Property Owner Has Duty to Warn of Hazards on Adjacent Property

By Sam K. Abdulaziz

The California Supreme Court recently decided a case that could have a wide impact on many property owners in California. It is not uncommon for there to be a strip of land either bordering the street or the side of one's property. A property owner may maintain that strip him or herself if he or she is not happy with the way the other property owner cares for that strip.

In the case of Alcaraz vs. Vece, a tenant tripped over a poorly maintained water meter box located on a 2-ft.-wide strip of land bordering the landlord's property. The tenant broke his leg and sued the landlord for failing to warn him of that hazard. The landlord neither owned that strip of land nor did anything to maintain the utility boxes. However, being a good neighbor, the landlord did mow the grass on the strip of land. The Court held that a property owner who exercised control over another's property may be liable to persons injured on the other's property if he fails to warn those persons of known hazards.

The Court examined the control that the owner exercised over the neighbor's piece of land. In this case, the strip of land was actually owned by the city. The city owned a 10-ft.-wide strip of land, including a grassy strip on one side of the sidewalk, and the 2-ft.-wide portion on the other side of the sidewalk, which bordered the landlord's property.

If one looked at the lawn, it was not apparent that there was any difference in ownership between the landlord's land, and the 2-ft.-wide strip that was owned by the city.

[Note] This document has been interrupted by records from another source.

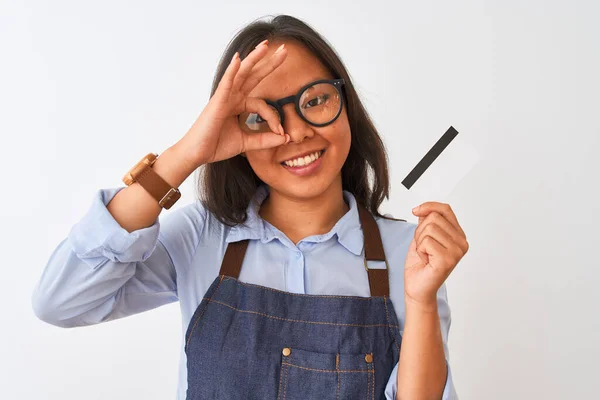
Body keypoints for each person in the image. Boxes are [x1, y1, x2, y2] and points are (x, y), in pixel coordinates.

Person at [32, 14, 468, 400]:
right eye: (262, 117)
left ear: (345, 104)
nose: (296, 133)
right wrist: (186, 154)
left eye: (315, 100)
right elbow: (61, 302)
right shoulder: (203, 235)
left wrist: (422, 299)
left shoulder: (409, 252)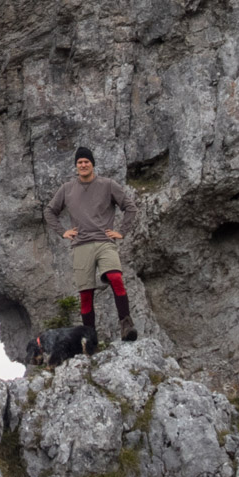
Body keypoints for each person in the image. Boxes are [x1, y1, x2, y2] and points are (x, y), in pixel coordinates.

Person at [44, 146, 138, 344]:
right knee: (86, 294)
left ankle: (126, 325)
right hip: (81, 246)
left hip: (105, 242)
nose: (83, 165)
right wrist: (63, 232)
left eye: (87, 161)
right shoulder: (67, 189)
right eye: (80, 162)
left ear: (92, 164)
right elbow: (49, 211)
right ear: (76, 166)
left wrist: (122, 231)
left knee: (116, 277)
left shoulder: (108, 185)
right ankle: (90, 339)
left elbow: (130, 207)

In looking at the control exercised by the landlord, the Court placed a great deal of importance on the fact that the landlord maintained the entire lawn in front of the apartment building, including the entire portion of the lawn that was owned by the city. There was proof that the landlord had previous knowledge that the covers on these utility boxes had sometimes been broken, and the landlord had warned some tenants of that problem.

The Court raised the following hypothetical to try to explain its reasoning in establishing potential liability to the landlord in this case:

“If a live power transmission line falls, creating a hazard, the possessor of the property on which the power line has fallen, who knows of that hazard, cannot escape liability for injuries to persons who enter the land and encounter the power lines simply because the land possessor does not own the power line and lacks the authority to disconnect the line or remove it. A possessor of land who knows of the hazard would have a duty to erect a barrier or warn persons entering the land of danger, whether or not the possessor of the land has the authority to eliminate the hazard.”

Therefore, when you become a good neighbor, and maintain a strip of land owned by the city or a strip of land bordering your property where your neighbor may be haphazard in his or her maintenance of the property, you may become liable for injuries to others. If you know of a hazard on that property, you should take whatever steps are reasonably necessary to either warn persons of that hazard, or remove the hazard. As an example, the landowner should have called the city immediately.